# Duda sobre un programa



## Totemon (Feb 15, 2006)

Muy buenas!  Veréis, tengo un problemilla.  Resulta que necesito un programa que haga lo siguiente:  Yo introduzco una tabla de verdad y con esos datos que el programa me dibuje el tipo de circuito que tengo (combinación de puertas lógicas). ¿Existe este programa?  Es que todo lo que he encontrado es software para dibujar puertas lógicas.  Soy químico y no entiendo mucho del tema, pero lo necesito para un trabajo que tengo que hacer.

Muchas gracias!


----------



## EinSoldiatGott (Mar 12, 2006)

Totemon dijo:
			
		

> Muy buenas!  Veréis, tengo un problemilla.  Resulta que necesito un programa que haga lo siguiente:  Yo introduzco una tabla de verdad y con esos datos que el programa me dibuje el tipo de circuito que tengo (combinación de puertas lógicas). ¿Existe este programa?  Es que todo lo que he encontrado es software para dibujar puertas lógicas.  Soy químico y no entiendo mucho del tema, pero lo necesito para un trabajo que tengo que hacer.
> 
> Muchas gracias!



A eso se le llama simplificación de diagramas por mapas de karnaugh, y es de lo más sencillo de entender, también que si quier pues que un programa se lo haga, tal vez lo pueda hayar con se nombre.

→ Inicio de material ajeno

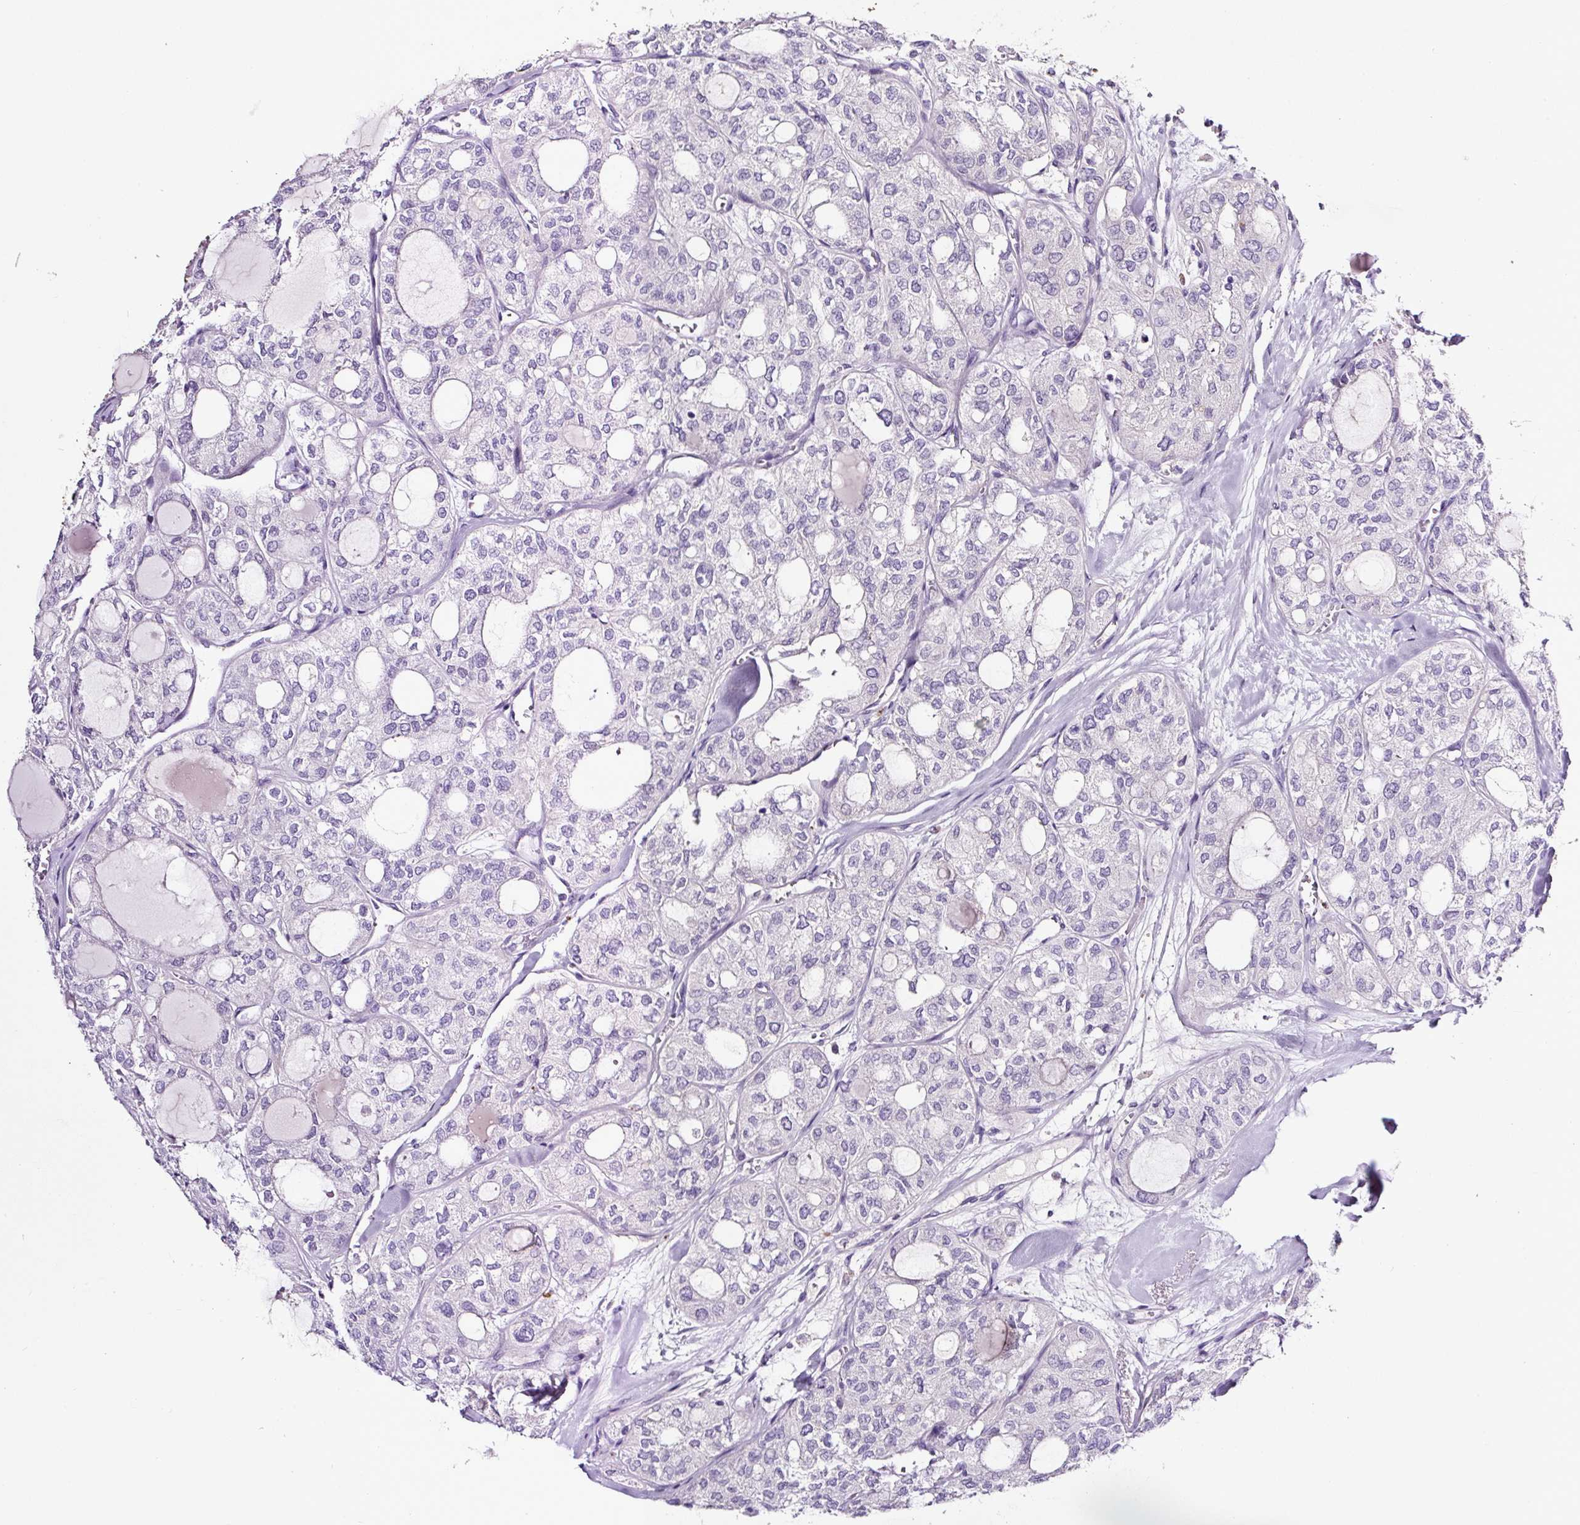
{"staining": {"intensity": "negative", "quantity": "none", "location": "none"}, "tissue": "thyroid cancer", "cell_type": "Tumor cells", "image_type": "cancer", "snomed": [{"axis": "morphology", "description": "Follicular adenoma carcinoma, NOS"}, {"axis": "topography", "description": "Thyroid gland"}], "caption": "Protein analysis of thyroid follicular adenoma carcinoma reveals no significant staining in tumor cells.", "gene": "SP8", "patient": {"sex": "male", "age": 75}}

Sabe que el programa no estaría tan difícil, serían una base de comparaciones y complementaciones, me agradó la idea de tener un programa que hiciera ese trabajo, si supiera usar basic lo haría pero solo se usar C y no le se a la parte gráfica. Tal vez pueda hacer uno que solo muestre el resultado en la expresión boleana. 

Veré si en estas vacaiones tengo tiempo.

Saludos y suerte en su búsqueda

************
EDIT

Encontré Uno que parece ser bueno

http://files.filefront.com/BOOLE_SPzip/;4873861;;/fileinformación.html

Saludos


----------